What to do » Your job is to print, exactly, the lines in the data below from the line with "Page size: 1754x1241." through the line with "List each element's", both included, and to omit any picture.

--

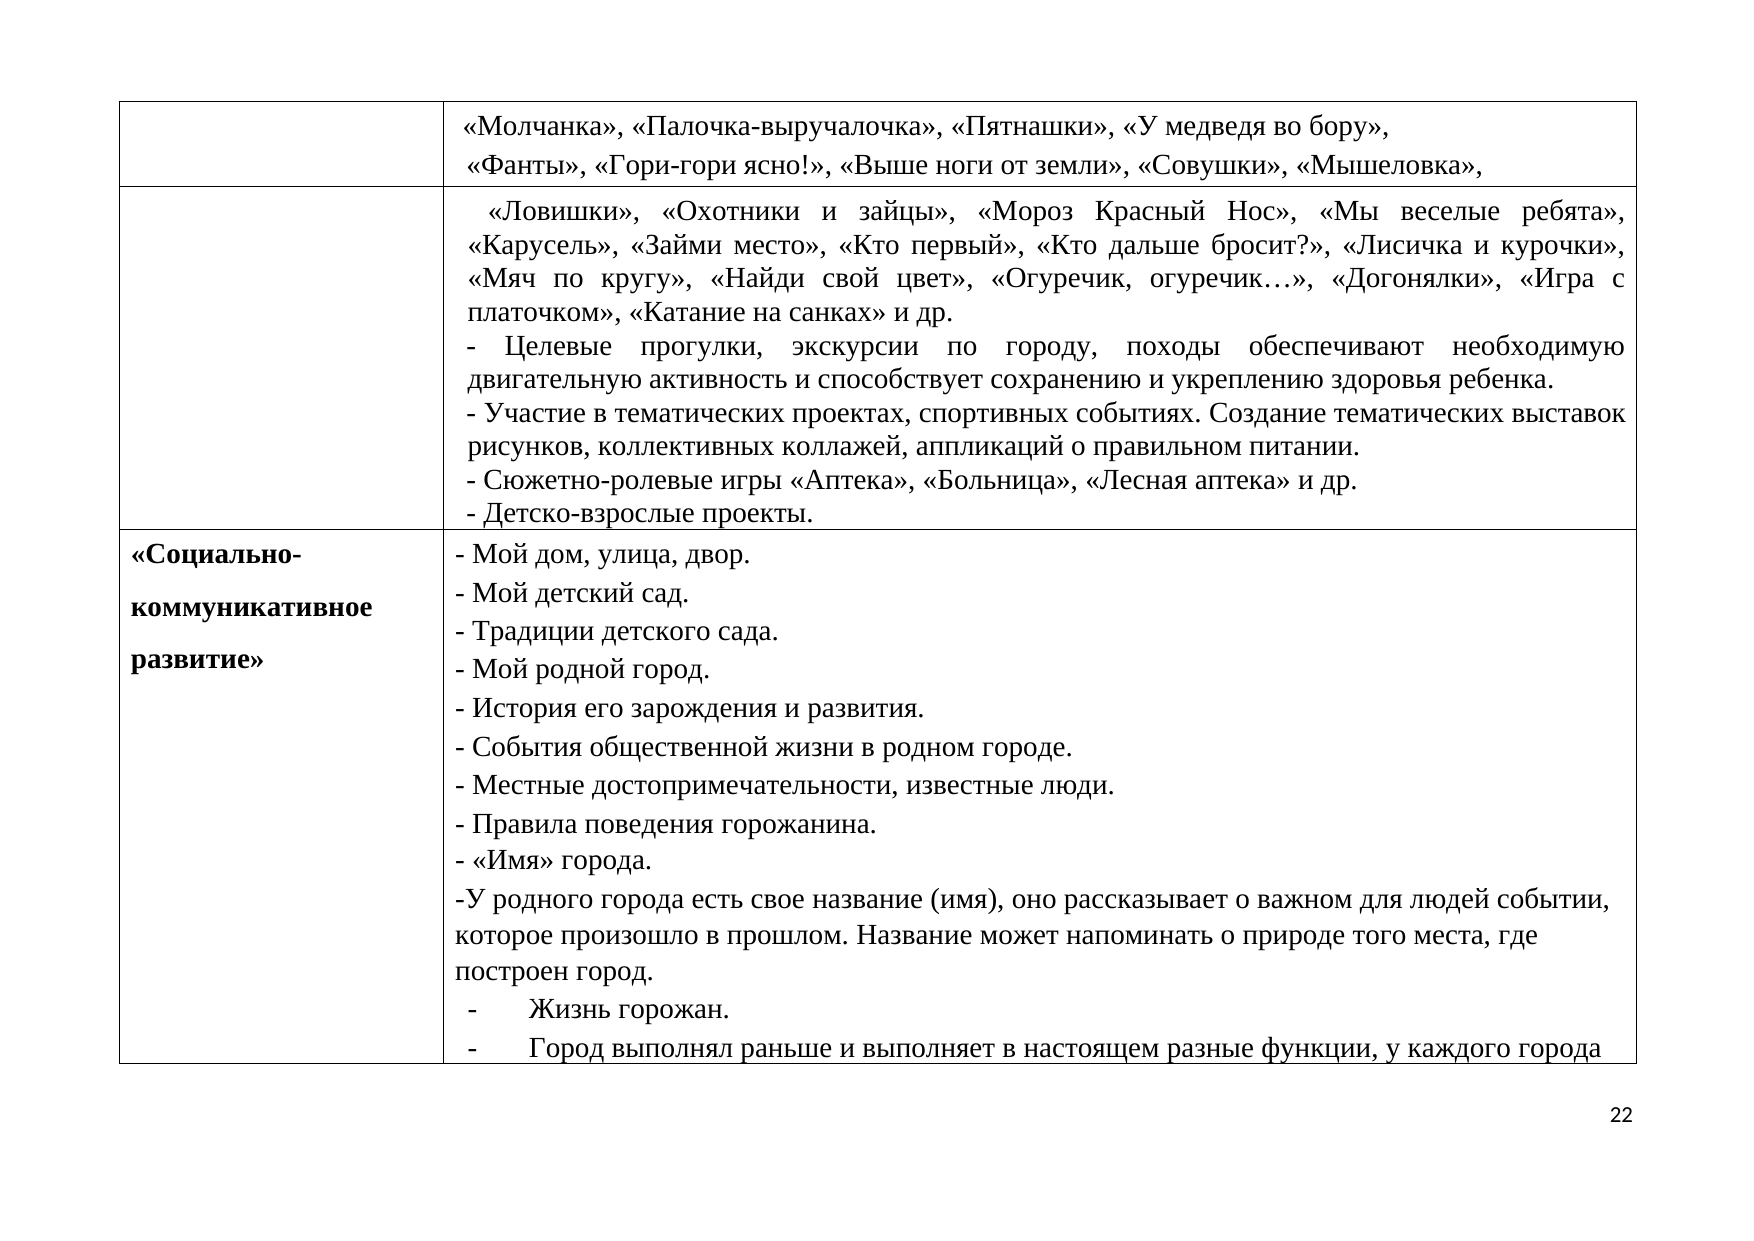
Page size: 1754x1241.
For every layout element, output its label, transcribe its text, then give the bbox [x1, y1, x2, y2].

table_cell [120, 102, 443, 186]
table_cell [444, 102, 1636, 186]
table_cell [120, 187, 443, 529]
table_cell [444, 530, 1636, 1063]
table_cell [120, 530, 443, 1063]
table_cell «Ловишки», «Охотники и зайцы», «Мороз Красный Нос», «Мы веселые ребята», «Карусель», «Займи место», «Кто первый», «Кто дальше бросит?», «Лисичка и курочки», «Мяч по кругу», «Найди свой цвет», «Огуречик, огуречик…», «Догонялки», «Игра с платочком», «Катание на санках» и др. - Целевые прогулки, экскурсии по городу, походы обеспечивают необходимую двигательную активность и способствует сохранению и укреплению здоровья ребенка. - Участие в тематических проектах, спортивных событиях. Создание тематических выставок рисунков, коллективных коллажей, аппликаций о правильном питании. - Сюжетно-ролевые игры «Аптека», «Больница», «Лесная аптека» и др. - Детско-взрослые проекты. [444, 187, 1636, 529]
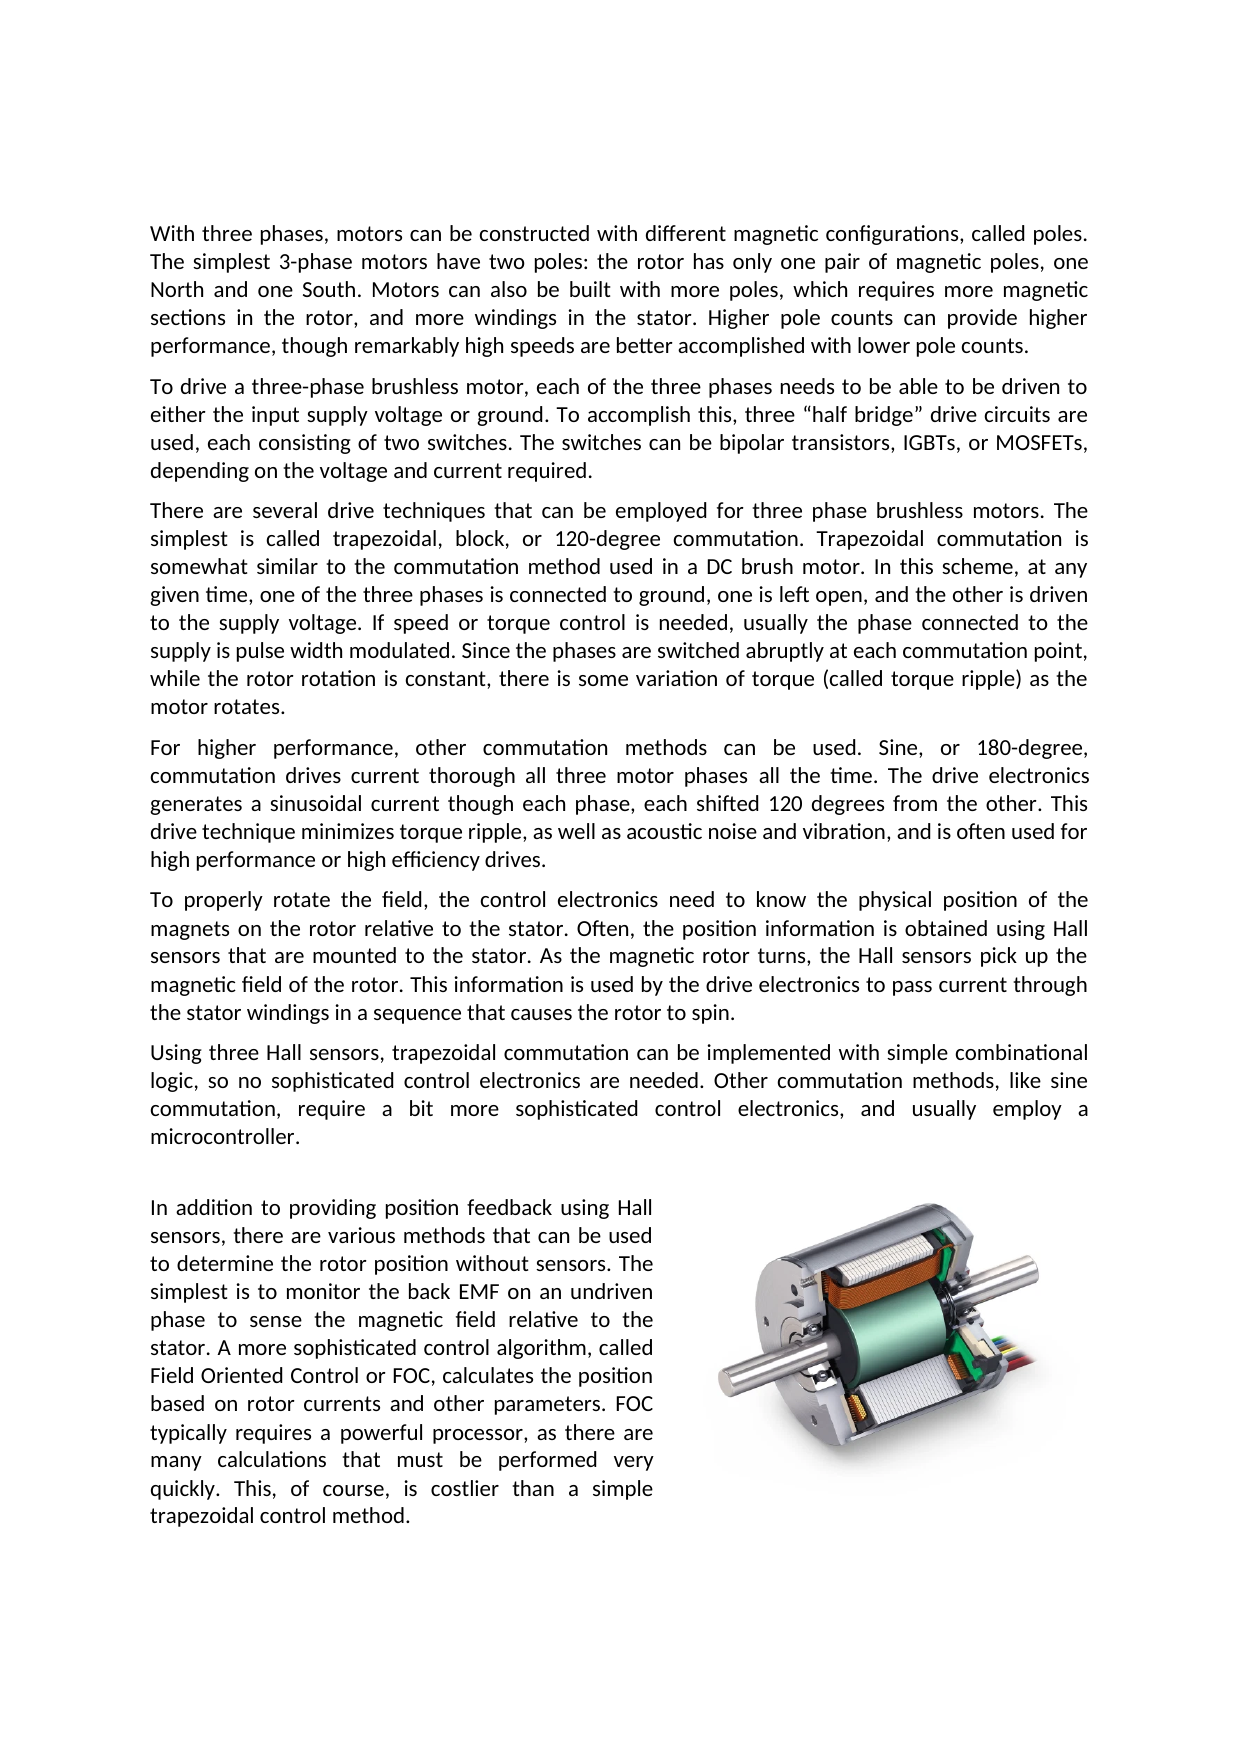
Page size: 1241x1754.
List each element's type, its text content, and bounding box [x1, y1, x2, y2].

--

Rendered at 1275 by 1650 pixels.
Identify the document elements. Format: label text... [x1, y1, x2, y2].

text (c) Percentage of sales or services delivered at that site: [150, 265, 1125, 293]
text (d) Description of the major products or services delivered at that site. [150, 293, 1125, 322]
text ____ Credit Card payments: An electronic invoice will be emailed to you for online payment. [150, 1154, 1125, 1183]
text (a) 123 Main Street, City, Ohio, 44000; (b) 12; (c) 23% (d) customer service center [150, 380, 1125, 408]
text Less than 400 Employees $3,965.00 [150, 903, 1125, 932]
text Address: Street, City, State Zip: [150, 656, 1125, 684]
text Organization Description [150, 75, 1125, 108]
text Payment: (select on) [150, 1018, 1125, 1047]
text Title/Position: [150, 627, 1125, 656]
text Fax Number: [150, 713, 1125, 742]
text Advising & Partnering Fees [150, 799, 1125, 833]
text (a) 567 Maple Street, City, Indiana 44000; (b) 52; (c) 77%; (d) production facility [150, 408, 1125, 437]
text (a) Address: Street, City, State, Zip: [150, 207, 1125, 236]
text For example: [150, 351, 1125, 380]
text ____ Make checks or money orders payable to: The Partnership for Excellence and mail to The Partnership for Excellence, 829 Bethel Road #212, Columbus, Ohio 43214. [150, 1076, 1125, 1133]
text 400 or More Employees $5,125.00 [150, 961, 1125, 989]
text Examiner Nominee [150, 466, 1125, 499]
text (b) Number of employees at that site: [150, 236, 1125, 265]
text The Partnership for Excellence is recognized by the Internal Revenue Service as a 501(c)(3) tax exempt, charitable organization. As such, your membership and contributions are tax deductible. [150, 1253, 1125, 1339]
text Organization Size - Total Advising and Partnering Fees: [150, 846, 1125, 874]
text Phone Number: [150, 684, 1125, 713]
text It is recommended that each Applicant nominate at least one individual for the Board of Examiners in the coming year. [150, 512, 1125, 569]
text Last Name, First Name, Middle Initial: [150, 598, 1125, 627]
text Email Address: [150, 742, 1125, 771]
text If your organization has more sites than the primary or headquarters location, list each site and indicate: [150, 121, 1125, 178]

--

Expected answer »
Page size: 1754x1241.
For every layout element, output its label, transcribe its text, then give the bbox [x1, y1, x2, y2].

table_cell [120, 102, 443, 186]
table_cell [444, 102, 1636, 186]
table_cell [120, 187, 443, 529]
table_cell [444, 530, 1636, 1063]
table_cell [120, 530, 443, 1063]
table_cell «Ловишки», «Охотники и зайцы», «Мороз Красный Нос», «Мы веселые ребята», «Карусель», «Займи место», «Кто первый», «Кто дальше бросит?», «Лисичка и курочки», «Мяч по кругу», «Найди свой цвет», «Огуречик, огуречик…», «Догонялки», «Игра с платочком», «Катание на санках» и др. - Целевые прогулки, экскурсии по городу, походы обеспечивают необходимую двигательную активность и способствует сохранению и укреплению здоровья ребенка. - Участие в тематических проектах, спортивных событиях. Создание тематических выставок рисунков, коллективных коллажей, аппликаций о правильном питании. - Сюжетно-ролевые игры «Аптека», «Больница», «Лесная аптека» и др. - Детско-взрослые проекты. [444, 187, 1636, 529]
Page size: 1241x1754.
List each element's type, its text content, and bounding box [x1, y1, x2, y2].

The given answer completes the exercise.